3年前からずっとだいすきなふたりがいる。
"カップル"と言い表すにはあまりにもチープに聞こえてしまうくらいに、あたたかい"ふたり"。うん、"ふたり"。
いつか自分にもこんな雰囲気で、距離感で、寄り添いあえる恋人ができたら。そんな夢を重ねながら、この3年、変わらずずっとすきでいた。


そんな私にもこの年の春の訪れとともに、ありがたい巡り合わせで、恋人ができた。彼もまた、"彼氏"と呼ぶにはあまりにもチープに聞こえてしまうくらいにあたたかい人柄の、私には勿体無いくらいに素敵な"恋人"。

彼と過ごした時間は"ふたり"にはまだまだ敵わないけれど、確実に少しずつ、彼の存在は私の日常にとけこんできている、そんな頃だった。


ふたりのお別れのお知らせが舞い込んできたのだ。


私にとってふたりは憧れであり、道標であったのだろう。想像以上の衝撃で、この夜はまともに眠れず、目が覚めるたびに声を上げて泣いていた。自分では気がつかないくらいに、このふたりの存在が大きかった。


女の子のビデオのなかに「当たり前が特別だったね」という言葉が刻まれていた。


どこにでもあるような日常を、積み重ねてきたふたり。終わってみれば取り戻せない特別。それは、日常のなかで新しいふたりのホームビデオを待ち望む私にも同じく、取り戻せない特別となっていた。

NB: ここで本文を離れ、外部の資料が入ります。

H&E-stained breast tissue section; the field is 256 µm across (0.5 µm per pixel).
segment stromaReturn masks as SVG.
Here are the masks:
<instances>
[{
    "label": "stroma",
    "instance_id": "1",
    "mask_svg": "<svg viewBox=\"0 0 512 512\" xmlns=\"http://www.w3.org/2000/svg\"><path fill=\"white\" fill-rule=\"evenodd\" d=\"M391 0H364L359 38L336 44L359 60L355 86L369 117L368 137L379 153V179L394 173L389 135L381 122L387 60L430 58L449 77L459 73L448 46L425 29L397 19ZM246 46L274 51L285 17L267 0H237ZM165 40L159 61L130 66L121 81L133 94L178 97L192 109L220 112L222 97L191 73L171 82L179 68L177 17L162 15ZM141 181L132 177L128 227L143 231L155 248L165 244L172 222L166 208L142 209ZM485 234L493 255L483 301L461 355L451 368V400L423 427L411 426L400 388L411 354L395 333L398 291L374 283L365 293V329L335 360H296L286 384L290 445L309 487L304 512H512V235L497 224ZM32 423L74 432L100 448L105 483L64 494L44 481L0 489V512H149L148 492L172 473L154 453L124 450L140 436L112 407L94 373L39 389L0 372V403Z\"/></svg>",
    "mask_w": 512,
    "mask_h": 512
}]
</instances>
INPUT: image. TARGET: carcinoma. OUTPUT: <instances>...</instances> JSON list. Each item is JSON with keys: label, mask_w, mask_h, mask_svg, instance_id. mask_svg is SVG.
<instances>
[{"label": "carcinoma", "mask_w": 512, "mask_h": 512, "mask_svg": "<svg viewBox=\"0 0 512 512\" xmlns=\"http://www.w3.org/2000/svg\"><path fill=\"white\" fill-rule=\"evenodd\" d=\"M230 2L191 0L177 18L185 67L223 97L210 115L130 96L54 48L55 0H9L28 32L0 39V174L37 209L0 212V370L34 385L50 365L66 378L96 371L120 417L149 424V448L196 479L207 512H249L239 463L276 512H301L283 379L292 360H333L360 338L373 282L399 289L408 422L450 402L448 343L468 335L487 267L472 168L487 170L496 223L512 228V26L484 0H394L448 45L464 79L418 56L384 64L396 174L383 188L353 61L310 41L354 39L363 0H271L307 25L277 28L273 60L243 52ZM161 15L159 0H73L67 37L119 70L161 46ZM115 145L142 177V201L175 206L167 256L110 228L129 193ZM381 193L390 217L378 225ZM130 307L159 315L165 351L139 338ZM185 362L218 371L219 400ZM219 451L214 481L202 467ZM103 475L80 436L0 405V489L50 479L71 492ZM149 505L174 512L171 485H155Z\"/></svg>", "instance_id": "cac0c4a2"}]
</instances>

...だけでなく、この言葉は私の日常に溶け込んできていた彼の存在、彼との時間がいかに特別かを教えてくれたのだ。...望まない形での、私にとっての道標となった。


私が彼と出逢えたことも、私がふたりを3年前に知ることができたことも巡り合わせだ。そしてふたりが、女の子が教えてくれた「当たり前が特別」という言葉、その重み、忘れずに、紡いでいきたい。先へ、先へ、末永く。特別な、当たり前を、共に笑いながら振り返ることができるように。